Я попытался понять, зачем я сюда пришел, что ищу здесь, и не решился заглядывать слишком глубоко, чтобы и вправду не понять и не найти; такие находки небезопасны. Мало-помалу я обжился среди ее вещей. Тех, что она здесь оставила. Я хотел бы найти среди них какую-нибудь одну, которая говорила бы обо мне, надеялся отыскать что-то вроде знака — безделушку, записку, втайне обращенную ко мне.

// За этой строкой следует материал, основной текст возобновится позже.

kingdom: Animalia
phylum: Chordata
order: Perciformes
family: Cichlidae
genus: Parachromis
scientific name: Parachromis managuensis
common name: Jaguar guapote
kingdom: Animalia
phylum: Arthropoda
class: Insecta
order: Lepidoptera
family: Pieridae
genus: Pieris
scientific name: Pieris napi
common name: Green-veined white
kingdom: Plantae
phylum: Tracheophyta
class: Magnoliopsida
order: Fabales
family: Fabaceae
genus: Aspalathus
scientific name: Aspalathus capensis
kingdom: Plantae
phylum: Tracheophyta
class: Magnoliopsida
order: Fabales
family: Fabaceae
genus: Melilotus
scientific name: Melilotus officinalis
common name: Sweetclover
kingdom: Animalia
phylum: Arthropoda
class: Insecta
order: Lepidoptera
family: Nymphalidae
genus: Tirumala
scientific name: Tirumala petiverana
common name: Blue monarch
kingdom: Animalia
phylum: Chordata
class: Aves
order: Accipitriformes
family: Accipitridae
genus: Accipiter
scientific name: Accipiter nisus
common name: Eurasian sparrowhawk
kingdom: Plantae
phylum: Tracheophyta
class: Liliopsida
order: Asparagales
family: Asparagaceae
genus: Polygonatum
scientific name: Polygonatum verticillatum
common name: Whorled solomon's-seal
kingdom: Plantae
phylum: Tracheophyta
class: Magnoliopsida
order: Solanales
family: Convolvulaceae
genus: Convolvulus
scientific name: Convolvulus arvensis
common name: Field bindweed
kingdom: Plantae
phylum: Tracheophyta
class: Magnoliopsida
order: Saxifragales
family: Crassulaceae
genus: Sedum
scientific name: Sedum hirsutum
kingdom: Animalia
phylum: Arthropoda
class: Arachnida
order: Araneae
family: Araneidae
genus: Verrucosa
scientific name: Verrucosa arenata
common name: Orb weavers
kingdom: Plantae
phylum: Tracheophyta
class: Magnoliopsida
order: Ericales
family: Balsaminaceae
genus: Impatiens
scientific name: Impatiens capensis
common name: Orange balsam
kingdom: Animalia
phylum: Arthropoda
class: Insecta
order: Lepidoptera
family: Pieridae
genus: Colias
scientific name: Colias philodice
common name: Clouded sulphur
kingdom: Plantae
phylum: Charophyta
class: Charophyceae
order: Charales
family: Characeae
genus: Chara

Я обошел ее комнату, не посмев ни к чему прикоснуться, и почувствовал вдруг — совершенно естественно — усталость и глубокий покой серого осеннего рассвета, сел на диван, посидел, а потом вытянулся на нем, расслабившись, но не засыпая, чувствуя ее всем телом рядом, глядя на подушку. Чем он мог привлечь ее, обворожить, гадал я, не в силах забыть висящую на стене фотографию, это ведь что-то немыслимое, невозможное, нет, конечно, я все могу понять, но это же обаяние иллюзии, ворожба миражей. Его страдания, ностальгия, юмор, внешность. Его манера подолгу сидеть, не произнося ни слова. Его семья — буржуазная и космополитичная до невероятия.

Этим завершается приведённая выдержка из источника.